*** Opening of Document section ***
Adenine, guanine, cytosine and thymine are the four chemical bases that form the foundation of all DNA. The thread-like structures that hold the DNA are called chromosomes.

Offspring Meaning in Biology

In biology, an offspring is the child of two organisms. Offspring contain characteristics of both parental organisms.

Plants, animals, fungi and bacteria reproduce in different ways to produce multiple offspring.

Human Heredity Basics

Humans reproduce sexually, meaning that each child is the combination both the mother and father's DNA. Humans have 23 pairs of chromosomes. For example, there are two forms of the sex chromosome in humans, X and Y. Males have an X and a Y chromosome while females have XX.

The father stores a single set of his chromosomes in each sperm, some will have the X chromosome and some will have the Y. The mother has a single set of her chromosomes in each of her eggs and as women have two X chromosomes, all her eggs will have the X chromosome. Since the sperm and egg sex cells only contain one set of chromosomes, they are called haploid sex cells.

When two haploid cells combine, they form diploid cells. The combination of two haploid chromosomes creates a unique genetic code, which is the code to grow the offspring through the replication of somatic cells. Somatic cells are the non-sex cells that make up our body such as fat, skin, muscle and blood cells.

Meiosis and Mitosis

Meiosis and mitosis are both forms of cell division. Mitosis is when a diploid cell creates a duplication of itself to form two new diploid cells. Meiosis is when diploid cells divide into haploid cells to produce sex cells for reproduction.

It is called genetic recombination when two haploid cells combine to create new diploid cells.

Understanding Recombination

A phenotype is an observable physical and behavioral characteristic of an organism based on their genes. Each chromosome contains many different alleles which make up the code for different genes. Different allele combinations create different phenotypes.

Recombinant offspring are children that have a different allele combination to their parents.
*** Close of Document section ***
--- Task requirements ---
Extend the passage on heredity and genetic recombination, picking up after its last sentence.
*** Opening of Stored data ***
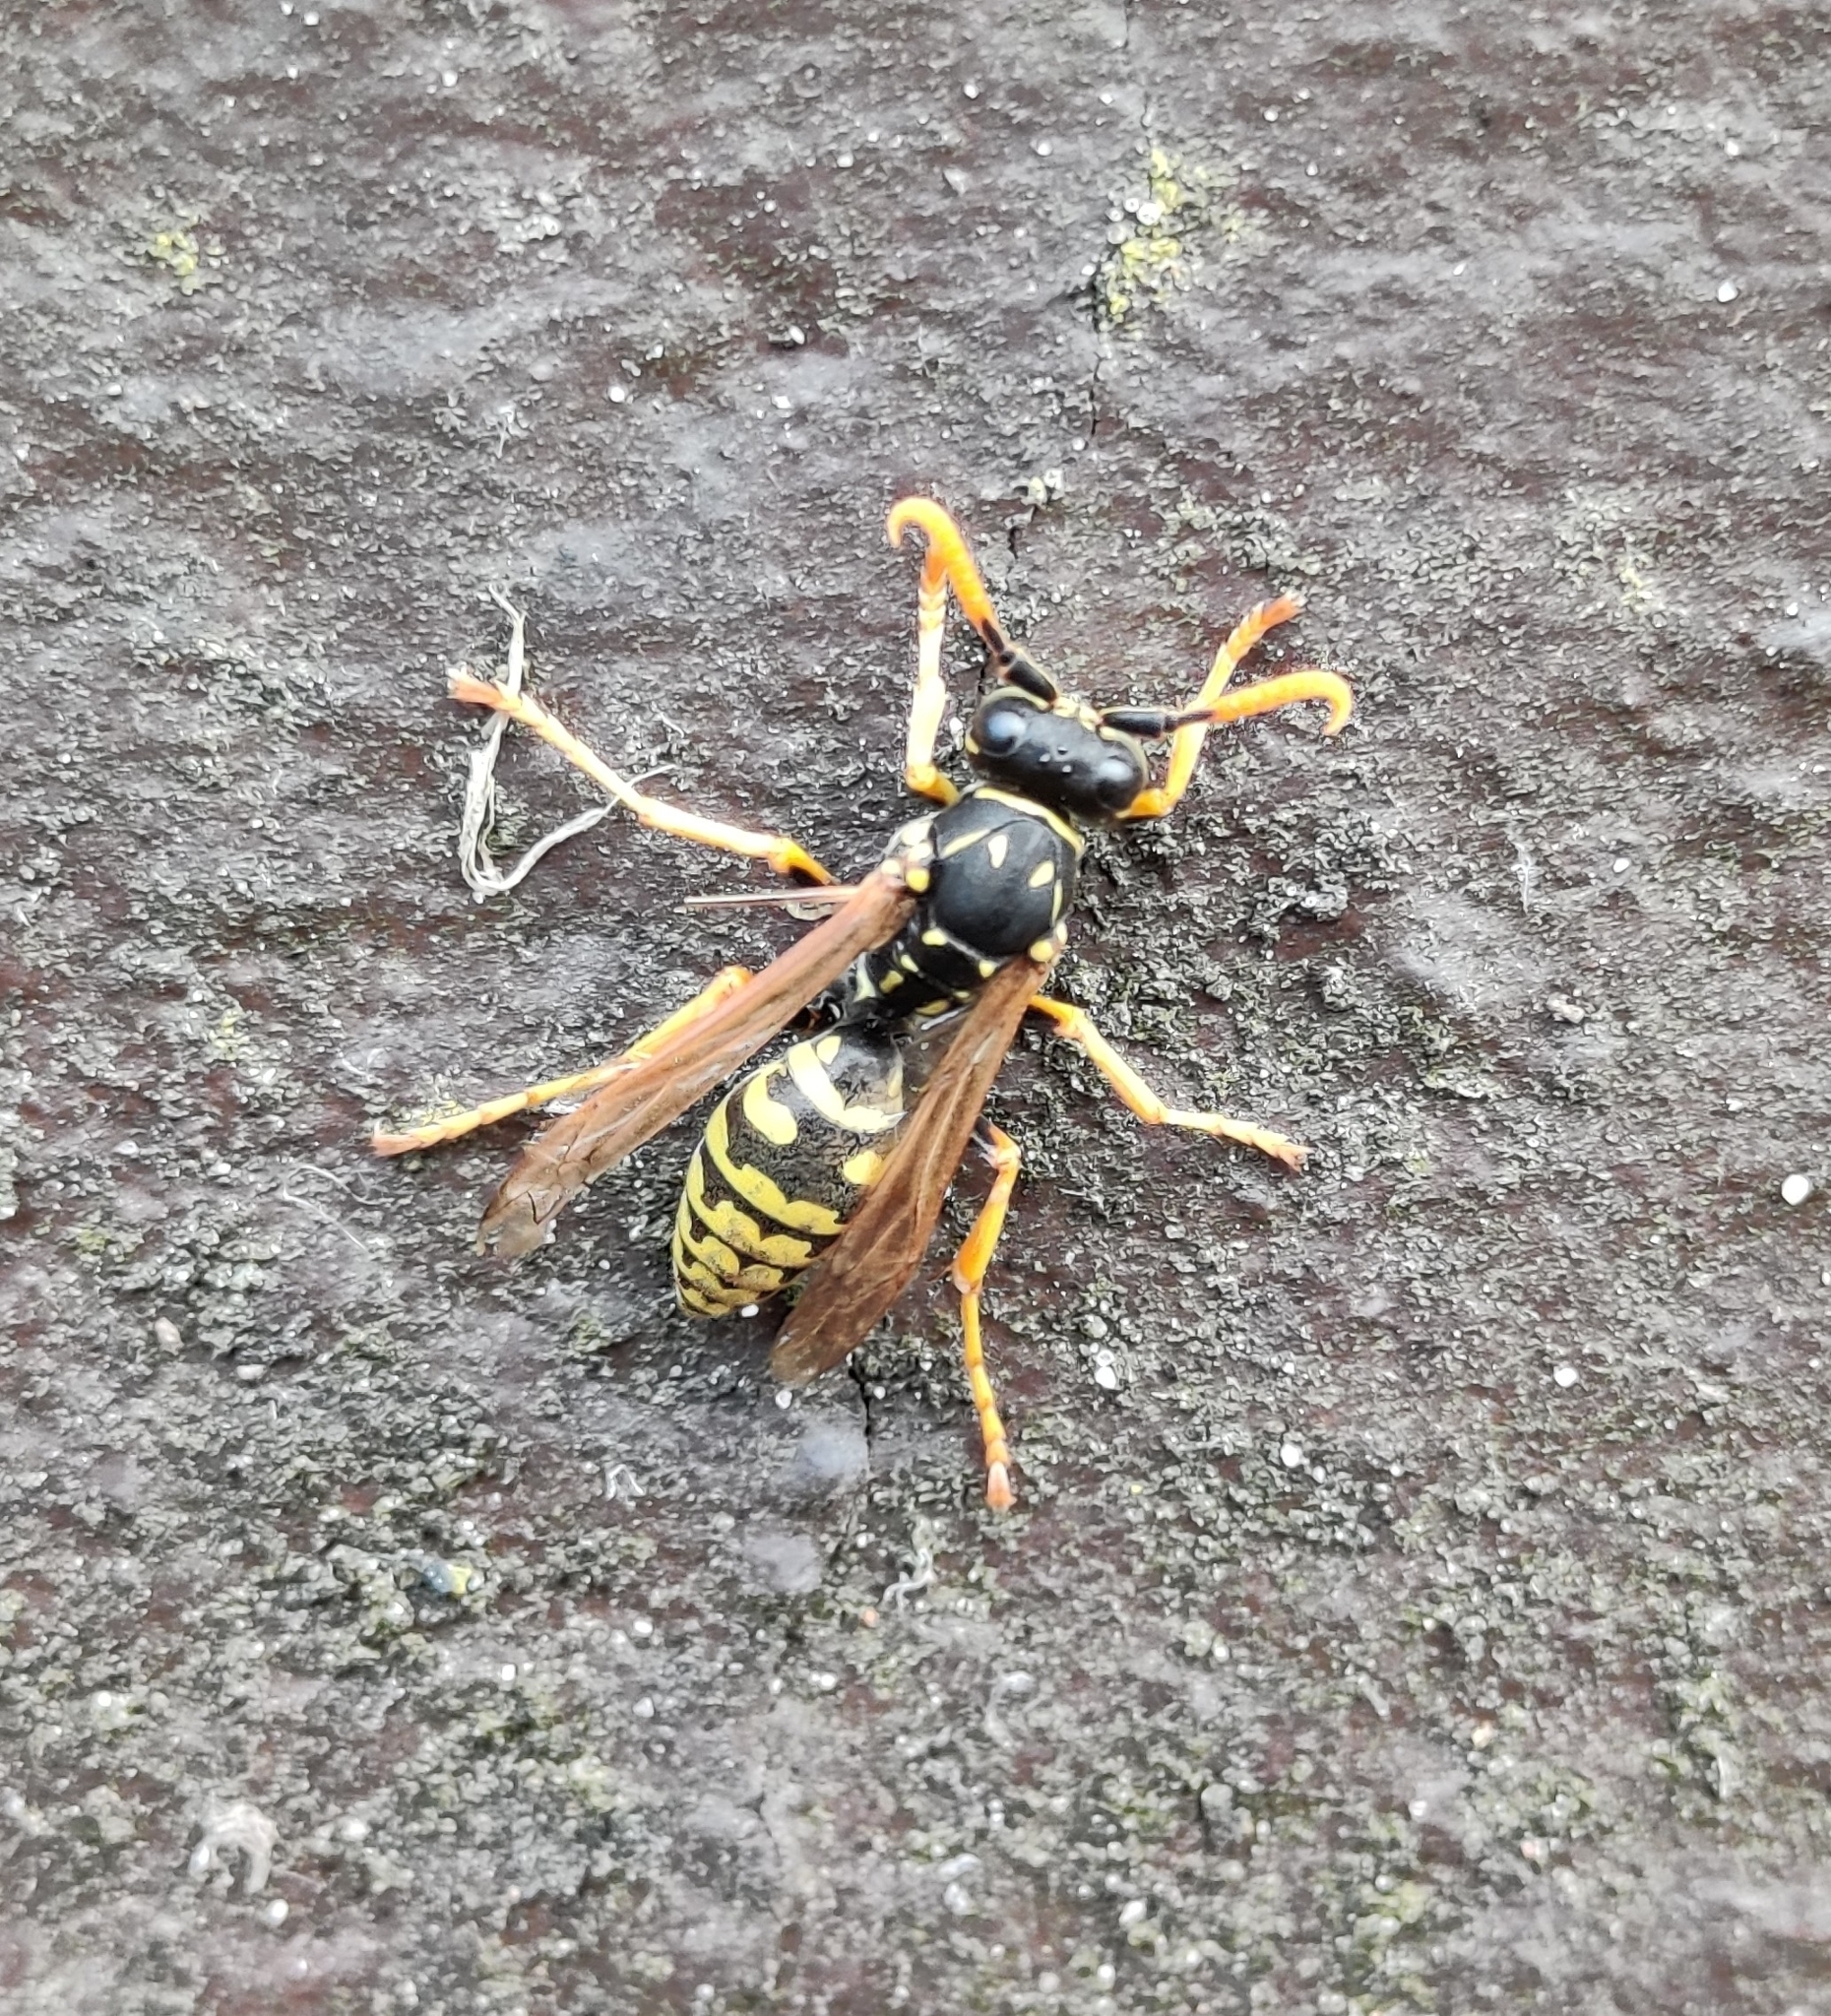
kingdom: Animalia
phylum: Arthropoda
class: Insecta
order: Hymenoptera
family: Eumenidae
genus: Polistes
*** Close of Stored data ***
*** Opening of Stored data ***
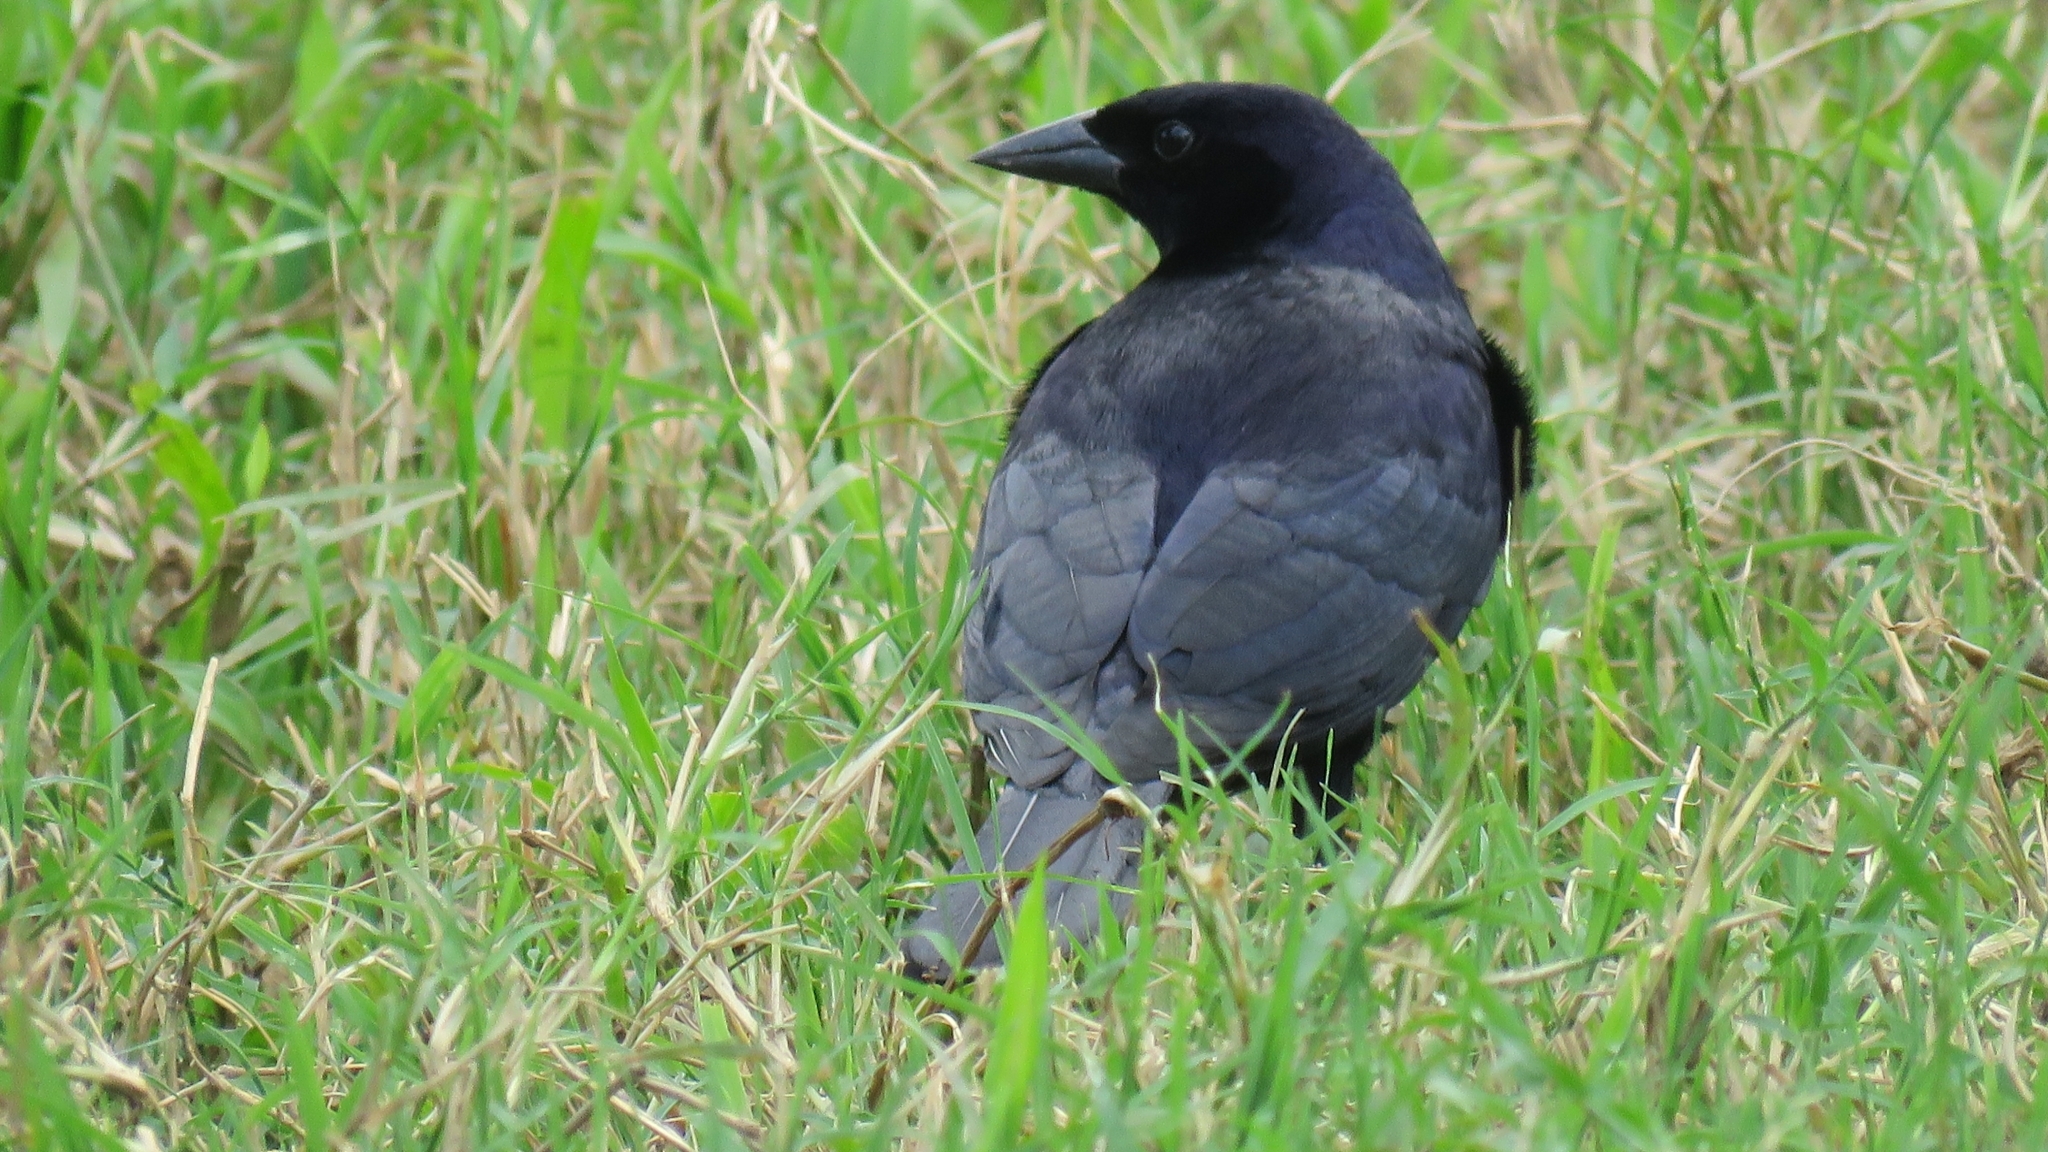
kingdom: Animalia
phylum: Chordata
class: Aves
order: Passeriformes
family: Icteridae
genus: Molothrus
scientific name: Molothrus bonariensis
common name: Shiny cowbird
*** Close of Stored data ***
*** Opening of Stored data ***
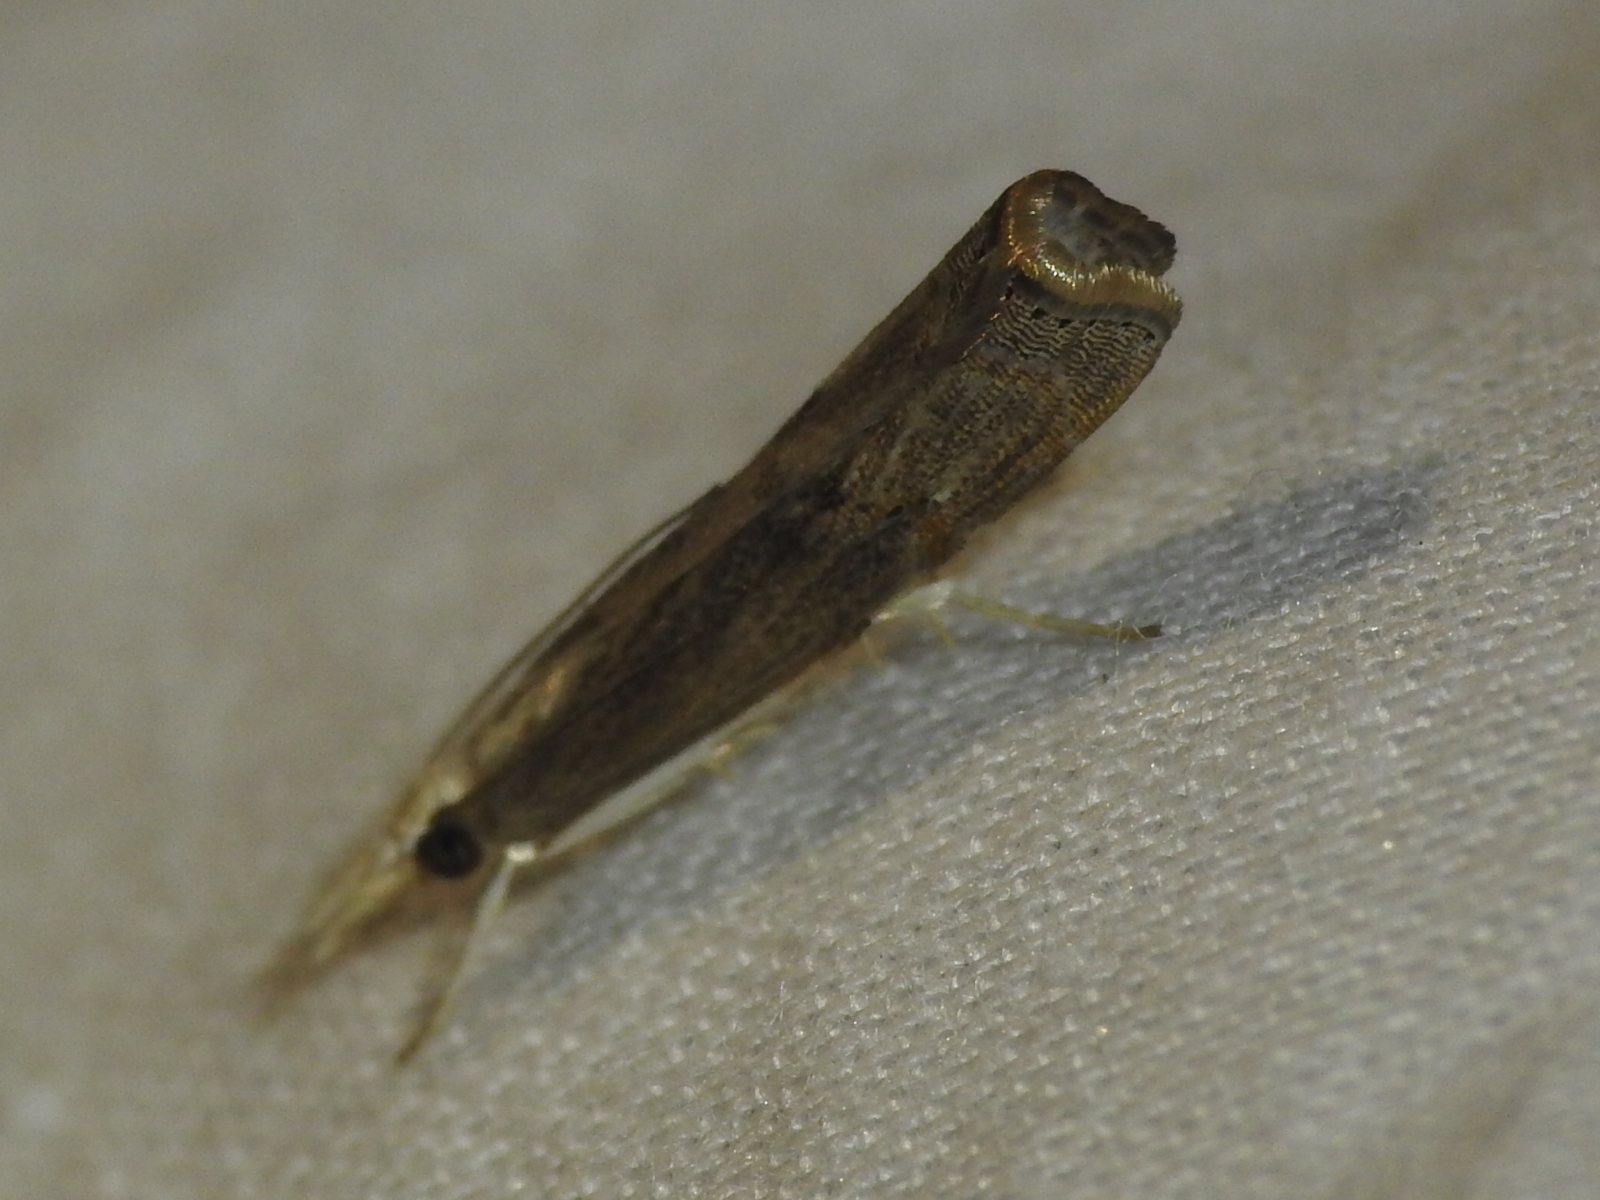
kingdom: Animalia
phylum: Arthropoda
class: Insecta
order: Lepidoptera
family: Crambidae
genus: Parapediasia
*** Close of Stored data ***
--- Exercise answer ---
For example, say a mother has a haploid cell with the alleles AB and the father has a haploid cell with the alleles ab. These combine to make a diploid cell with the sequence Aa+Bb.

Meiosis then produces four more haploid cells. The AB and ab haploid cells are the same as the parental type, while the Ab and aB are the recombinants due to the fact that they differ from the parental types.

Formation of Recombinant Offspring

Recombination can happen in two different ways; independent assortment and crossing over. Independent assortment is when the maternal and parental DNA are mixed during meiosis, creating a new gene sequence.

Crossing over happens during the first stage of meiosis when the two homologous chromosomes are paired and a portion breaks off on the same loci then reconnects to a different end. Crossing over can only happen when there isn't a physical linkage of the parental alleles.

Finding Recombinant Offspring

Recombination occurs when the number of switches between two loci is uneven. When looking for offspring with recombinant phenotypes, it is essential to remember that it is a comparison of the input from the parents with the output after meiosis. It is more straightforward to identify recombinants in haploid cells than diploid cells.

A testcross is required to analyze whether or not recombinant offspring are produced. When looking at a testcross, if the recombinant percentage is 50 percent, then independent assortment has occurred. When the recombinant rate is much less than 50 percent, this indicates a linkage and crossing over has occurred.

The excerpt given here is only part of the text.